Kleinanzeigen hat eine direkte Integration mit ChatGPT angekündigt. Die KI kann damit auf rund 58 Millionen aktive Anzeigen zugreifen und Suchanfragen in natürlicher Sprache verstehen. Nutzer müssen nicht mehr nur mit Filtern arbeiten, sondern können einfach formulieren, was sie brauchen, etwa „ein Regal, das zu Eichenparkett passt“ oder „ein Smartphone mit besserer Kamera als mein aktuelles“. ChatGPT interpretiert diese Anforderungen, kombiniert sie mit Standort und Kontext und liefert präzise Treffer aus dem Kleinanzeigen‑Bestand.
Damit entsteht eine zusätzliche Ebene über der klassischen Plattformsuche: semantisches, kontextbasiertes Matching. Anzeigen, die klar, vollständig und gut strukturiert sind, werden bevorzugt. Vage oder schlecht dokumentierte Inserate könnten dagegen fast unsichtbar werden.
Für professionelle Anbieter ist das überwiegend ein Vorteil. Sie arbeiten meist mit besseren Fotos, vollständigen Attributen, konsistenten Titeln und detaillierten Beschreibungen, genau die Art von Daten, die KI‑Systeme besonders gut verstehen. Das kann zu mehr Sichtbarkeit und qualifizierteren Anfragen führen, erhöht aber auch den Druck, Anzeigen sauber und korrekt zu pflegen.
Für private Verkäufer ist die Wirkung gemischt. Wer sorgfältige, gut dokumentierte Anzeigen erstellt, kann profitieren. Die typische Privat‑Anzeige, oft ohne Maße, ohne Attribute oder mit schwachen Fotos, wird jedoch durch die KI‑Filter deutlich an Sichtbarkeit verlieren. Auch der klassische „Zufallsfund“ wird seltener, weil die Suche präziser und stärker gefiltert wird.
Insgesamt könnte diese Integration die Art verändern, wie Käufer Anzeigen entdecken und wie Verkäufer um Aufmerksamkeit konkurrieren.
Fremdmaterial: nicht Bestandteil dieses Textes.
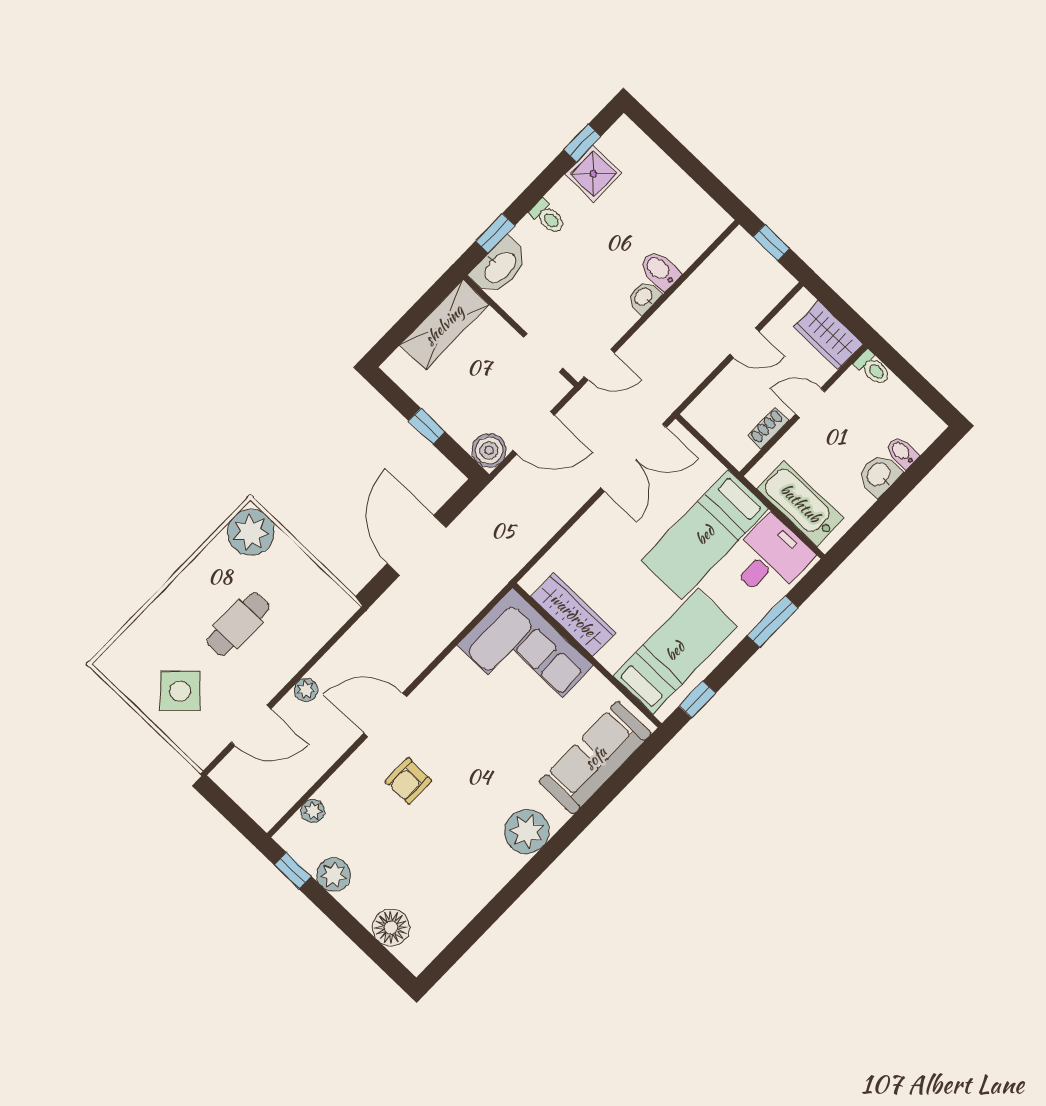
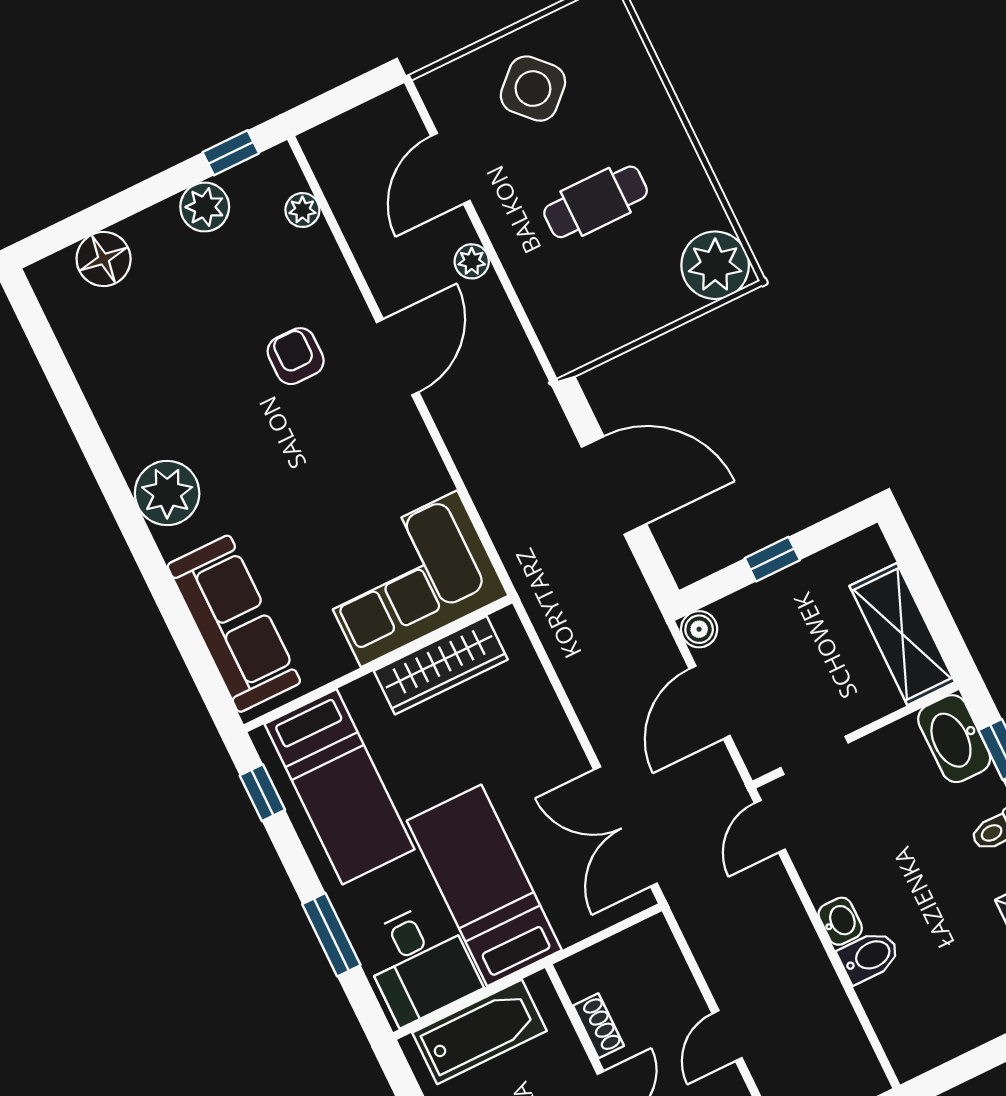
boiler: (489, 450) -> (699, 629), width x0.73, depth x0.73
cafe table: (238, 624) -> (596, 202), turned 90

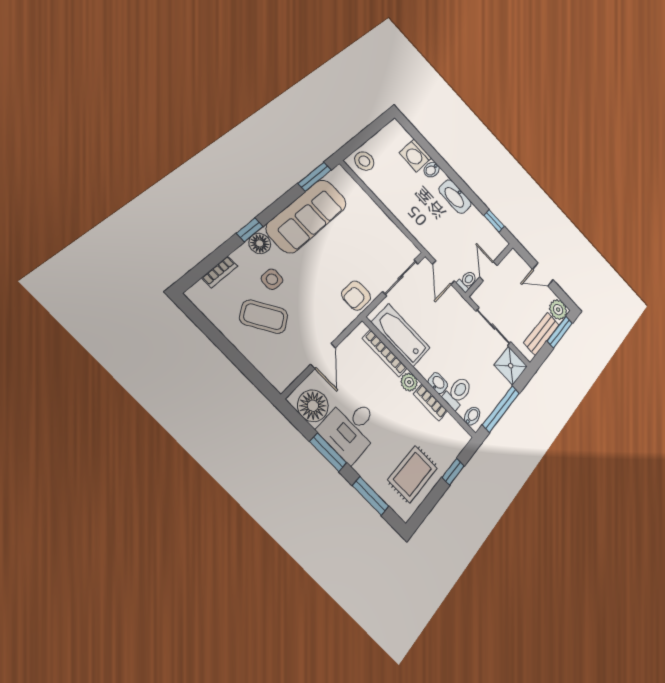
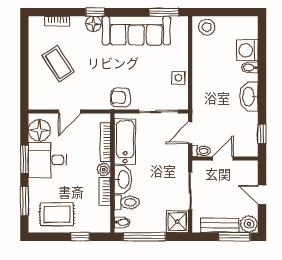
side table: (272, 279) -> (178, 78), moved
washbasin: (438, 383) -> (123, 180), width x1.91, depth x1.45

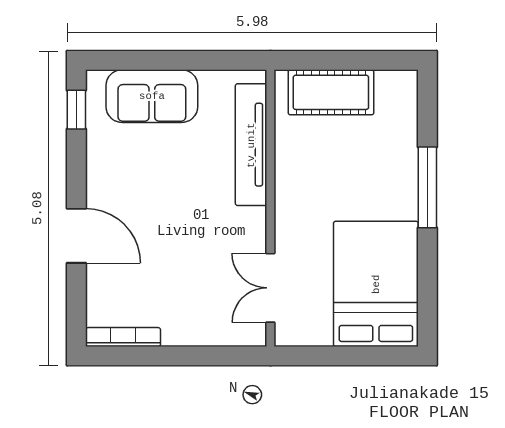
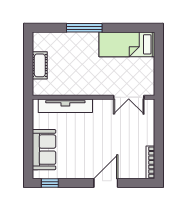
cot: (331, 92) -> (40, 65), width x0.73, depth x0.75
bed: (376, 284) -> (127, 44), width x0.67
Sie stärkt strukturierte, hochwertige Listings und hebt das Qualitätsniveau für alle an.
Kleinanzeigen hat in den letzten Jahren massiv an Sichtbarkeit bei Google verloren – der Sistrix‑Index ist von 1300 Punkten (Dezember 2022) auf 614 Punkte (20 Februar 2026) gefallen. Das entspricht einem Rückgang von über 50 % des organischen Traffics. Die neue ChatGPT‑Integration könnte hier als alternativer Einstiegskanal wirken: Statt über Google zu kommen, könnten Nutzer künftig direkt über KI‑gestützte, kontextbasierte Suchanfragen in ChatGPT passende Kleinanzeigen‑Listings finden.
Damit würde ein Teil der verlorenen Reichweite in ein neues Ökosystem verschoben, in dem semantische Qualität wichtiger ist als klassische Keyword‑Rankings. Die große Frage ist: Kann Kleinanzeigen mit ChatGPT den Trend aus sinkender Sichtbarkeit, weniger Impressionen und rückläufigen Besuchen stoppen oder zumindest abfedern?
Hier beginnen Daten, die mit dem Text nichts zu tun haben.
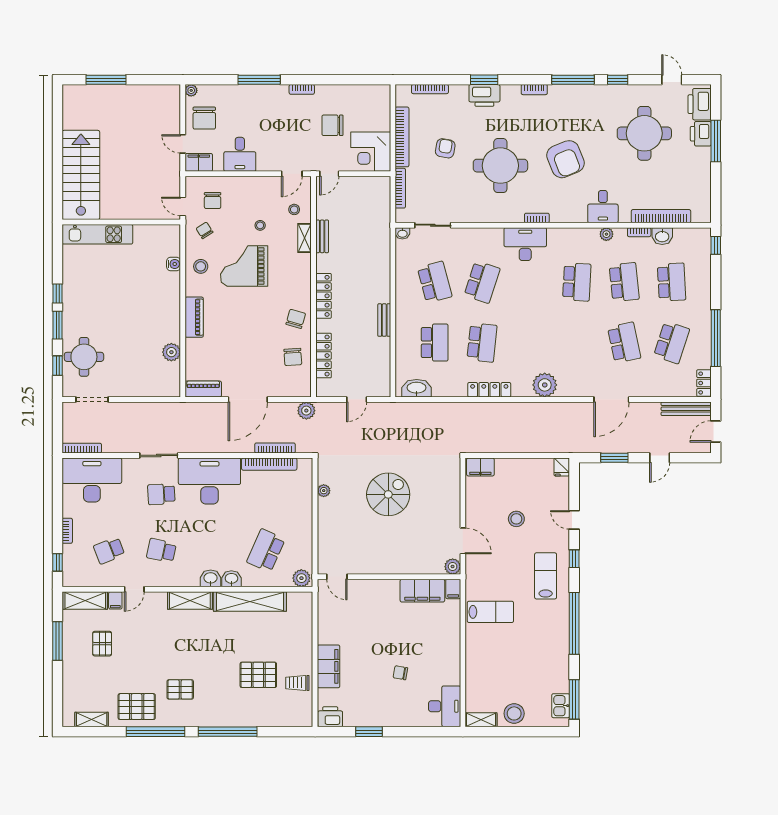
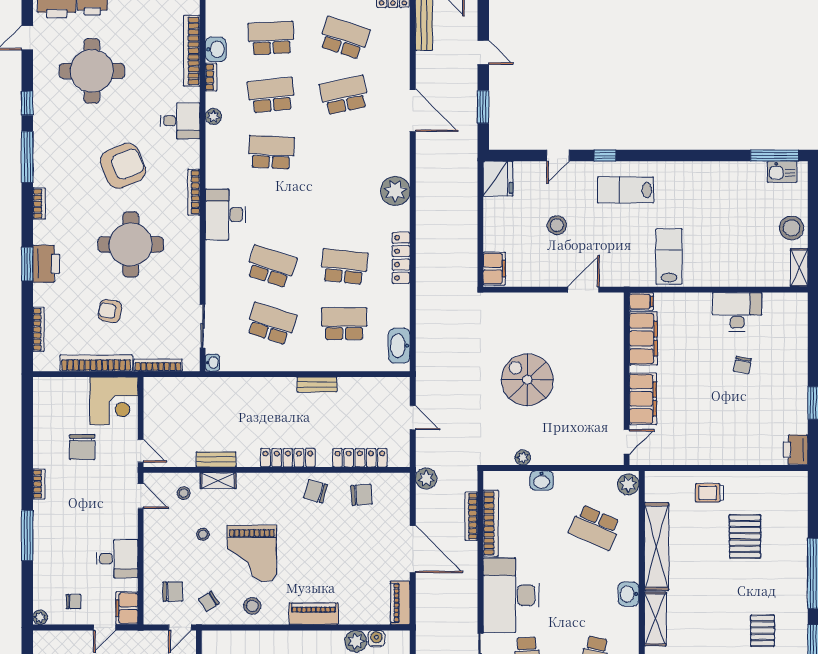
chair: (204, 118) -> (73, 602), width x0.54, depth x0.54
bookcase: (537, 218) -> (194, 192), width x1.56
water cooler: (174, 264) -> (376, 639), moved
school desk: (435, 282) -> (271, 324), turned 33
fridge: (562, 467) -> (498, 179), width x1.88, depth x1.34
plant: (453, 567) -> (614, 302), removed
washbasin: (231, 579) -> (542, 481), moved, turned -90
window: (574, 623) -> (683, 156), removed
filing cabinet: (329, 666) -> (643, 399), moved, turned 90
trolley: (297, 683) -> (709, 493), moved, turned 90
desk: (445, 706) -> (737, 312), moved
Gleichzeitig entsteht ein neues Risiko: Wenn mehr Nutzer über ChatGPT suchen, könnten die Impressionen für Drittanbieter‑Werbung auf Kleinanzeigen weiter sinken. Weniger Werbeumsatz könnte wiederum bedeuten, dass Kleinanzeigen die Preise für Inserate oder Pro‑Pakete anhebt, um die Einnahmen zu stabilisieren.
P.S. Ich habe bereits einige Tests mit der neuen ChatGPT‑Browsing‑Funktion gemacht – sowohl mit meinen eigenen Anzeigen als auch mit denen meiner Konkurrenz. Auf den ersten Blick funktioniert das erstaunlich gut: Die KI liefert passende Ergebnisse und zeigt sogar direkte Links zu den jeweiligen Listings an. (Mit Copilot Smart GPT 5.1 funktioniert es aktuell allerdings nicht.)